BMI \(\vert B \vert\)
< 15 3
15 to 17.9 2
18 to 20.9 1
21 to 23.9 0
24 to 26.9 1
27 to 29.9 2
> 30 3
Table 1. Approximate values of B based on BMI

Getting back to the coolness index, this approach works because income often reflects one’s lifestyle, fashion choices, travel experiences, and social engagements. Additionally, a considerable portion of the population finds a slim physique aesthetically pleasing, which is commonly associated with an ideal BMI. Based on this metric, the average coolness distribution when following 1000 people would resemble the graph below:

Figure 2. The coolness index estimated based on the sample of income and BMI for a 1000 people.

As you can observe, a feed filled with posts from 1000 randomly chosen individuals would primarily consist of posts that come from people with moderate income and acceptable BMI and rank close to 7 on the coolness scale. There would be fewer outliers with very high income and an aesthetic physique. The mode, representing the most common coolness index value, is 6.5. Thus, if our choice of people to follow were genuinely random, our feed would feature posts with coolness rankings ranging from 6 to 8 and therefore, if your own posts rank at 9, you are likely to experience little to no FOMO, whereas a rank of 4 would trigger significant FOMO.

However, our behavior on social media is far from random and not even close to rational. Many of us populate our feeds by following “high achievers” such as movie stars, athletes, or YouTubers. Consequently, our feeds become skewed. To illustrate this statistically, let’s randomly select 30% (300 people) from the previous sample and assign them an annual income between 25 lakhs and 1 crore. Additionally, let’s attribute them an aesthetically pleasing physique with a BMI ranging from 19 to 21. Here are the skewed distributions of income and BMI:

Figure 3. Distribution of income (A) and BMI (B) for the 1000 people, has been biased by adding 300 "high achievers". The unbiased histogram are blue in color and the biased ones are yellow.

This skewed distribution of income and BMI results in the following coolness index graph:

Figure 4. Coolness index estimated using income and BMI for a biased sample that includes 30% "high achievers." The unbiased histogram is represented in blue, while the biased histogram is shown in yellow.

Although the mean coolness value hasn’t shifted significantly, the mode has changed from 6 to 9. This skewness in our feed, favoring high numbers, leads us to believe that our own lives are lacking because we constantly compare ourselves to what appears most frequently in our feed. Moreover, it’s essential to recognize that what individuals post on Instagram is not an accurate depiction of their daily lives but rather a carefully curated selection that represents their best selves.

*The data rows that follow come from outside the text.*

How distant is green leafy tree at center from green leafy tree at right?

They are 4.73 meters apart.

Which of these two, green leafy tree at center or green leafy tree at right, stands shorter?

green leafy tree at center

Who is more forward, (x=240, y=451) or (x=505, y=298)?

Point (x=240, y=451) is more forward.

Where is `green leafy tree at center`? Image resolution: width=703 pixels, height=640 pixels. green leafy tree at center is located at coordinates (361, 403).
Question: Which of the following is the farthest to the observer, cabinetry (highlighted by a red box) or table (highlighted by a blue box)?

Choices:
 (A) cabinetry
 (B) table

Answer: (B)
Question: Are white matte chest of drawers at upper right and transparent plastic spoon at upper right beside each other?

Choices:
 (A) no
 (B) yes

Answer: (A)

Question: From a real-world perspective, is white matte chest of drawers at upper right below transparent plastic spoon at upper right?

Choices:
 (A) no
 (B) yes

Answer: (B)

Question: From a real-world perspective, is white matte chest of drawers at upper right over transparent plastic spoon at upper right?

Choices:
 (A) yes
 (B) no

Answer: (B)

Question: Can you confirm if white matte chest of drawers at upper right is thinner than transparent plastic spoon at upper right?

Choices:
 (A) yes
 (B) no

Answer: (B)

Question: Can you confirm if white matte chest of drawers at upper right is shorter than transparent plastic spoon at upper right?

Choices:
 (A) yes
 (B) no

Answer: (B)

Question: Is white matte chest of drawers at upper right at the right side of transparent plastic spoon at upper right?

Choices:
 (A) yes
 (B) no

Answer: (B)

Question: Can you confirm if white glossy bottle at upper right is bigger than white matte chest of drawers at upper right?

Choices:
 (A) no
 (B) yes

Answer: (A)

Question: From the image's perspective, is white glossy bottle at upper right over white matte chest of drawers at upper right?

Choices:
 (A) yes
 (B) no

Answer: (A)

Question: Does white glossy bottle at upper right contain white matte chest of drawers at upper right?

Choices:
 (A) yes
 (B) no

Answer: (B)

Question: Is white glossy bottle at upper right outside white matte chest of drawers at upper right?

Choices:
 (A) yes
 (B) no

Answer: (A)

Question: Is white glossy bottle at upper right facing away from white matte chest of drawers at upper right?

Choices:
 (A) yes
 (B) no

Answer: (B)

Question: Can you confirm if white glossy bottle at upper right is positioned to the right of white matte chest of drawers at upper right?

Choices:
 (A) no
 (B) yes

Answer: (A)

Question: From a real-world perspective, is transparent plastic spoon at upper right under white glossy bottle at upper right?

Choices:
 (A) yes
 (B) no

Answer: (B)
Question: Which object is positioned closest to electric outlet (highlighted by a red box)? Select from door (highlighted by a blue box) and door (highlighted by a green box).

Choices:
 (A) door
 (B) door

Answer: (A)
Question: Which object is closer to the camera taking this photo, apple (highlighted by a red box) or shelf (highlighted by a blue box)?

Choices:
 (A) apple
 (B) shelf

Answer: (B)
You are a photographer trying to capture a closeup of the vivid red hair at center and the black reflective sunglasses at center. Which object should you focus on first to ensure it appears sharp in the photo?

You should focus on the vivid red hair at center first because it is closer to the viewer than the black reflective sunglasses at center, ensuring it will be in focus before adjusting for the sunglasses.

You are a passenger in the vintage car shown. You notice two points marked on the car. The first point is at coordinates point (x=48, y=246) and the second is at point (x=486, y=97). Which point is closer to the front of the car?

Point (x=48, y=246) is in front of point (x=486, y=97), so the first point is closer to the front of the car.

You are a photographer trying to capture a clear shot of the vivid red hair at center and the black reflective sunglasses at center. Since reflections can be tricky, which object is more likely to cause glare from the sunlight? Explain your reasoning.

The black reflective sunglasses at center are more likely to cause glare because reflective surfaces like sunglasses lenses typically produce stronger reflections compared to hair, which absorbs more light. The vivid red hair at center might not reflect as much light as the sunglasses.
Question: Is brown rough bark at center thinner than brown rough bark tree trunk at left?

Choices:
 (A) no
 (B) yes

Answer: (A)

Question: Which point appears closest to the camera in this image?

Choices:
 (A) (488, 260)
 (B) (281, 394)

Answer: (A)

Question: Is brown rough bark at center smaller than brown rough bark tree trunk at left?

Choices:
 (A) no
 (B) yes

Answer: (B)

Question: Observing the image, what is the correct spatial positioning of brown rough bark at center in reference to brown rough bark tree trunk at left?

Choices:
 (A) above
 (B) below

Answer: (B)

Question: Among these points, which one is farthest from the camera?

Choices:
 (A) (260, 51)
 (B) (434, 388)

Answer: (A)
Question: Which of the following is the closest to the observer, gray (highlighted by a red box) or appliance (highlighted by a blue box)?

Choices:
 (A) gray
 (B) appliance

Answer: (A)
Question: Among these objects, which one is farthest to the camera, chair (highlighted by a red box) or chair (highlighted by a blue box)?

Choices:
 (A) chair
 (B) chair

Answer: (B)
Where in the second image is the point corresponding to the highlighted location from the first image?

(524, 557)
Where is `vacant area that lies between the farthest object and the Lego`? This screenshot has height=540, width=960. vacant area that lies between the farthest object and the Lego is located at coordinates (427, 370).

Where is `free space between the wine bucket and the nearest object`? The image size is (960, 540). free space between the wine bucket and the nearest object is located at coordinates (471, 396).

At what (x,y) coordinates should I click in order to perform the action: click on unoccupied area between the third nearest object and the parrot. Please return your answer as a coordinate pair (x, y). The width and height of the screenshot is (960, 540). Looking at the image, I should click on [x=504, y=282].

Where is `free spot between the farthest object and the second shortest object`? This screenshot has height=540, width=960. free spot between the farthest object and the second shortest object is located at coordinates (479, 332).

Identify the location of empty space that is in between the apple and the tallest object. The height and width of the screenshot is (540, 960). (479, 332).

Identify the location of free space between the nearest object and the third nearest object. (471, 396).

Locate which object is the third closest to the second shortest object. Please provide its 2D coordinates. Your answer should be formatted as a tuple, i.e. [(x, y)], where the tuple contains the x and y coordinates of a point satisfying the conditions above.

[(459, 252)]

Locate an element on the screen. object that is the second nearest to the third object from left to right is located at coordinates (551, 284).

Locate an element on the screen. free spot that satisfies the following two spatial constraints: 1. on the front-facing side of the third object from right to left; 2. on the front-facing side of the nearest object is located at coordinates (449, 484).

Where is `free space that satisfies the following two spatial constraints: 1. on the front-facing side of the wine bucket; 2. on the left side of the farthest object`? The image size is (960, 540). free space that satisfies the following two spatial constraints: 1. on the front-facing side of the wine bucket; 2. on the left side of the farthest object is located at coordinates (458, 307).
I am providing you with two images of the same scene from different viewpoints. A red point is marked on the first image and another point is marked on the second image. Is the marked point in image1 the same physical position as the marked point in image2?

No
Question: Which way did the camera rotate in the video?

In conclusion, following too many “cool” people may contribute to our unhappiness. However, it is also beneficial to follow individuals we aspire to be like or find fascinating, as they can provide us with a sense of direction and inspiration. Moderation is key to utilizing social media effectively. Additionally, it is crucial to remember that there are countless individuals out there who are similar to or worse off than ourselves, suggesting that we may be better off than we perceive.

Disclaimer: I must clarify that I am not an expert in economics, finance, or social sciences. Therefore, several assumptions have been made throughout this discussion, which may not hold true in every circumstance. Furthermore, this exercise involves a considerable oversimplification, as humans are complex beings who cannot be reduced to their income and BMI alone. Keep in mind that this is merely an illustrative exercise. Happy thinking!